Love's college tape is filthy. 6.9 yards per carry in back-to-back seasons, 21 touchdowns in 2025, and he did it on 226 touches, meaning Notre Dame wasn't grinding him into dust. Jax ran the numbers and Rook watched the film and they both came back impressed. Fine. I believe them.
And yet: Arizona just handed a running back $50.5 million guaranteed, the most guaranteed money at that position by a wide margin, from the 3rd pick in the entire draft. That is a line I cannot get behind.
Who Moved This Line
The last time a running back went this high, Saquon Barkley went No. 2 to the Giants in 2018. That pick has been relitigated approximately 4,000 times since. The Giants got a great player and a mediocre return on draft capital. Barkley himself had to leave for Philadelphia to get a ring conversation started. The market already priced this lesson in. Running backs at the top of the draft are public money: everyone sees the highlight reel, everyone falls in love, and the sharp money has been fading this bet for a decade.
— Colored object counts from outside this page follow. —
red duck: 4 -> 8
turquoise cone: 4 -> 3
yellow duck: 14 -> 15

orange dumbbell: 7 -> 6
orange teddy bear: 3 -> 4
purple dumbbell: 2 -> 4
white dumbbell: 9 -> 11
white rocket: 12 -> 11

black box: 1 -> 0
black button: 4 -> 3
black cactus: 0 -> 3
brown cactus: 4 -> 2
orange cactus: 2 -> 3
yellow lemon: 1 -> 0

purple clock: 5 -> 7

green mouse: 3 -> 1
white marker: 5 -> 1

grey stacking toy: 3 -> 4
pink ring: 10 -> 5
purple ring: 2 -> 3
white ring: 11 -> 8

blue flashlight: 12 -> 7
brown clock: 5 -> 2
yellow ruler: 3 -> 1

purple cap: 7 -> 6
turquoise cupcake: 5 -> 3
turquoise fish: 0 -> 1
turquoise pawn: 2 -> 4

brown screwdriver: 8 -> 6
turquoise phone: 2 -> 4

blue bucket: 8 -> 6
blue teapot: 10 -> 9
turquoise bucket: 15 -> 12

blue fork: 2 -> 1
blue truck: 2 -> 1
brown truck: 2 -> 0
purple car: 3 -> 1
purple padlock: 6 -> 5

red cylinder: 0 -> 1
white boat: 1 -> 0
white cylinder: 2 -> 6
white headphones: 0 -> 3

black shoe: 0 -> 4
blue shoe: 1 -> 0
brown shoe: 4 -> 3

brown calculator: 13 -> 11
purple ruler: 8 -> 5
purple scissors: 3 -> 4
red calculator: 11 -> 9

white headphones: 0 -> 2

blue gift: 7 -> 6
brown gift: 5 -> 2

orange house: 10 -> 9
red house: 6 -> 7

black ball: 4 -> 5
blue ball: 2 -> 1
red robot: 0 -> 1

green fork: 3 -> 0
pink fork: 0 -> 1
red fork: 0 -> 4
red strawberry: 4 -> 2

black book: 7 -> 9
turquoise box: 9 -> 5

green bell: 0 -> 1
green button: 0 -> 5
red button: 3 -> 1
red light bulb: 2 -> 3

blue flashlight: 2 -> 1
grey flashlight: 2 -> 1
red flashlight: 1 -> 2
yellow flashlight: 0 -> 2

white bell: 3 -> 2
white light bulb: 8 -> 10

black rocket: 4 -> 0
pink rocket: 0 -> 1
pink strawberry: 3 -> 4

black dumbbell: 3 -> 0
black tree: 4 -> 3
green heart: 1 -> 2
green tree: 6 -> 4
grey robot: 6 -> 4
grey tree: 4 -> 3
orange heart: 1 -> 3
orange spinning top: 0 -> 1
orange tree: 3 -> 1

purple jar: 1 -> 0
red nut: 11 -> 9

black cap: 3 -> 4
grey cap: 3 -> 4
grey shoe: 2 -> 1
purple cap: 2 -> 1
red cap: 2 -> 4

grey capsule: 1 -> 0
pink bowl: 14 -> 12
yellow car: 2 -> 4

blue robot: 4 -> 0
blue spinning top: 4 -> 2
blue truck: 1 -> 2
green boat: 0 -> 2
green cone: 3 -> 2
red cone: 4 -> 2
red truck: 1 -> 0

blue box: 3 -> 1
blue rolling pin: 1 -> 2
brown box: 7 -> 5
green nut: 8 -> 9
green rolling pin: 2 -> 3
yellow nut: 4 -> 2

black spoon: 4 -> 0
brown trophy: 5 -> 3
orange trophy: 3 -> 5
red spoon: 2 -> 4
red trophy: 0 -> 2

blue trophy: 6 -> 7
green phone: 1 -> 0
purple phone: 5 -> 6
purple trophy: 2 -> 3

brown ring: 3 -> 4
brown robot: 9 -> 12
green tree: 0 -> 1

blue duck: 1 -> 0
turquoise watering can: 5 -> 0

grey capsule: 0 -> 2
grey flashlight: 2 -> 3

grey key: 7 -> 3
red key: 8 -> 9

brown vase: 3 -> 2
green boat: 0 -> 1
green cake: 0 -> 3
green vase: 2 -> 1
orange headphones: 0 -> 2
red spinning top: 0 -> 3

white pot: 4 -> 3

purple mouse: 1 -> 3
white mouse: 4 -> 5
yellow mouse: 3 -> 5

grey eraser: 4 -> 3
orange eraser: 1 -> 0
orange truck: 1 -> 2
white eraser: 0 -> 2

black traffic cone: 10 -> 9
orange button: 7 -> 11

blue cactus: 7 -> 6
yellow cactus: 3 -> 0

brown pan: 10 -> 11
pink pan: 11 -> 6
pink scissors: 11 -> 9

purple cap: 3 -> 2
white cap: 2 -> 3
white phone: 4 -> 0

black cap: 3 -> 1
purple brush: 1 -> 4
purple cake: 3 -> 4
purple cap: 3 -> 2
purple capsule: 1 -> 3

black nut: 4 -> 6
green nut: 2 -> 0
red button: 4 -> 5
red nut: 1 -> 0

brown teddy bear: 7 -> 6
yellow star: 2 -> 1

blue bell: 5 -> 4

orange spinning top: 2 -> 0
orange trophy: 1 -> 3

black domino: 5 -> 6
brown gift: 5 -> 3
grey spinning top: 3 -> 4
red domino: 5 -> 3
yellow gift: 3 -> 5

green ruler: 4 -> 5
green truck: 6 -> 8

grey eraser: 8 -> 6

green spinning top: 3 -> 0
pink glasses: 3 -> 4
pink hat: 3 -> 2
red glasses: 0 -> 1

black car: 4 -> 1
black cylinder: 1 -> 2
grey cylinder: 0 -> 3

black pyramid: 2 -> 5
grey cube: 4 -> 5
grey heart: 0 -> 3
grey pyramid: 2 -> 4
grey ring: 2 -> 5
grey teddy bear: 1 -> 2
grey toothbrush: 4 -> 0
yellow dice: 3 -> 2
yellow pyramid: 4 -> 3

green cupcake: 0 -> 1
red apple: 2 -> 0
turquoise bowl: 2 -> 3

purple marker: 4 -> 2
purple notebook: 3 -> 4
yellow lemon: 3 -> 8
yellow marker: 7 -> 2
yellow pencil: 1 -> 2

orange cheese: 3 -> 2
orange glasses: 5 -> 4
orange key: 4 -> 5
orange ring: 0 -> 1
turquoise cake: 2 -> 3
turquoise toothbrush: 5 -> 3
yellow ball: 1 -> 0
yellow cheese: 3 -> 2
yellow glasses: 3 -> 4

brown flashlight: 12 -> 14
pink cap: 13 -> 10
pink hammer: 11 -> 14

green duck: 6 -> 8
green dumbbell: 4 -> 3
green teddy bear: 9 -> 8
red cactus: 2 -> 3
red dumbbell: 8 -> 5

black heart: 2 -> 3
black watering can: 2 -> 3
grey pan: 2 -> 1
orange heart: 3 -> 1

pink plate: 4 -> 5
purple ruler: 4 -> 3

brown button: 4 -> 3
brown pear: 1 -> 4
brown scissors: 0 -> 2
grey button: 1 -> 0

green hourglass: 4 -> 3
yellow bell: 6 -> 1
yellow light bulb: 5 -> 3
The Cardinals had James Conner, Tyler Allgeier, and Trey Benson already on the roster. That is not a team screaming for a $50 million running back. That is a team with a need at the positions that actually control games: pass rusher, offensive line depth, cornerback. Arizona ranked 28th in sacks allowed last season. You fix that at No. 3, not with a guy who, however talented, plays the most replaceable position in football.
The fair point for the other side: Love is genuinely special, and if Mike LaFleur's system uses him the way Kyle Shanahan used Christian McCaffrey, the positional value argument gets complicated fast. A dual-threat back who catches 27 balls averaging 10-plus yards per reception is not a standard running back. I hear it.
But McCaffrey cost the 49ers a package of picks, not a top-3 selection. The juice on this bet is too high even if the player is right.
Trey McBride Is Already There
Here is what makes this sting. Arizona already has Marvin Harrison Jr. and Trey McBride, an All-Pro tight end. The offensive infrastructure exists. You are one elite pass rusher away from being a legitimate contender, and instead of drafting that player, GM Monti Ossenfort and first-year coach Mike LaFleur went running back. LaFleur said there was "no delay" in the decision. That confidence is either visionary or the most expensive gut call in Cardinals history. I know which one I'm pricing it as.
My honest tension here: I have been burned before fading picks that looked like public money and turned out to be sharp. If Love rushes for 1,400 yards and 14 touchdowns in year one, I will track that loss in the ledger and move on. The methodology still holds even when the outcome doesn't.
But right now, three days post-draft, the line is set and I'm on the other side. Arizona paid a premium for certainty on a position where certainty doesn't cash. Love might be everything the Cardinals think he is. The pick was still a bad bet at this price.